La seule chance pour les Arabes de faire face au plan états-unien, totalement assumé et déclaré, de destruction définitive de l’unité arabe est de s’unir en s’ouvrant aux autres pays et en mettant fin au fossé qui existe entre les dirigeants arabes et leurs citoyens, en démocratisant le monde arabe. Nous ne devons pas laisser les actes de résistance aux extrémistes et aux kamikazes désespérés.

« La démocratie n’est pas la priorité »

Democracy Is a Long Shot
Moscow Times (Russie)

[AUTEUR] Boris Kagarlitsky est directeur de l’Institute of Globalization Studies.
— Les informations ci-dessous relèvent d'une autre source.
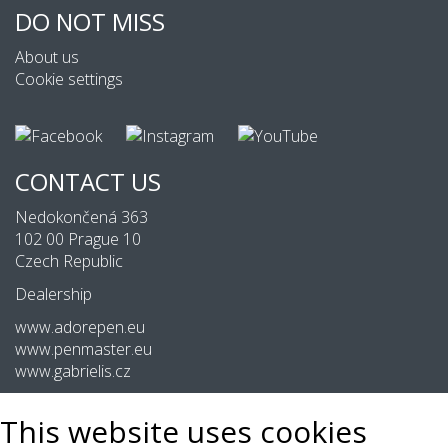
DO NOT MISS
About us
Cookie settings
CONTACT US
Nedokončená 363
102 00 Prague 10
Czech Republic
Dealership
www.adorepen.eu
www.penmaster.eu
www.gabrielis.cz
This website uses cookies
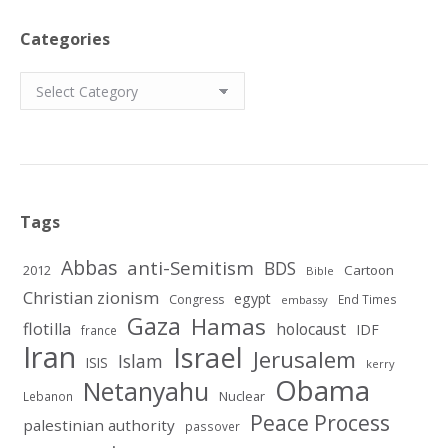
Categories
Categories
Tags
Abbas
anti-Semitism
BDS
2012
Cartoon
Bible
Christian zionism
egypt
Congress
End Times
embassy
Gaza
Hamas
flotilla
holocaust
IDF
france
Iran
Israel
Jerusalem
Islam
ISIS
kerry
Obama
Netanyahu
Nuclear
Lebanon
Peace Process
palestinian authority
passover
[RESUME] George W. Bush a promis la démocratie en Irak. Comme il n’a pas réussi à trouver d’armes de destruction massive, il est obligé de présenter au moins des semblants de progrès dans le domaine de la démocratisation sous peine de devoir en subir les conséquences lors des prochaines élections. C’est pourquoi, les États-Unis se dépêchent d’installer un gouvernement en Irak plutôt que de rétablir les services indispensables aux Irakiens. Ce choix ne correspond vraisemblablement pas aux espérances des Irakiens, mais ce n’est pas à eux que Bush rend des comptes.
Malheureusement pour lui, les Irakiens sont incapables de s’entendre sur la formation d’un gouvernement car chaque communauté craint que les autres aient trop de pouvoir. En fait, cela serait vraiment un problème s’il était nécessaire que le gouvernement fonctionne, mais du moment qu’il existe, le reste est secondaire. La démocratie n’est pas non plus souhaitable pour les États-Unis car des élections libres verraient la victoire d’une faction qui leur est opposée. Si un groupe l’emportait, les autres ne le supporteraient pas. En effet, l’Irak n’a pas terminé son unification nationale et ne tenait rassemblé que sous la poigne de fer de Saddam Hussein.
Sur ce point, l’action de la coalition anglo-américaine peut avoir un effet positif puisqu’elle peut unifier l’Irak en suscitant une opposition unanime à son occupation.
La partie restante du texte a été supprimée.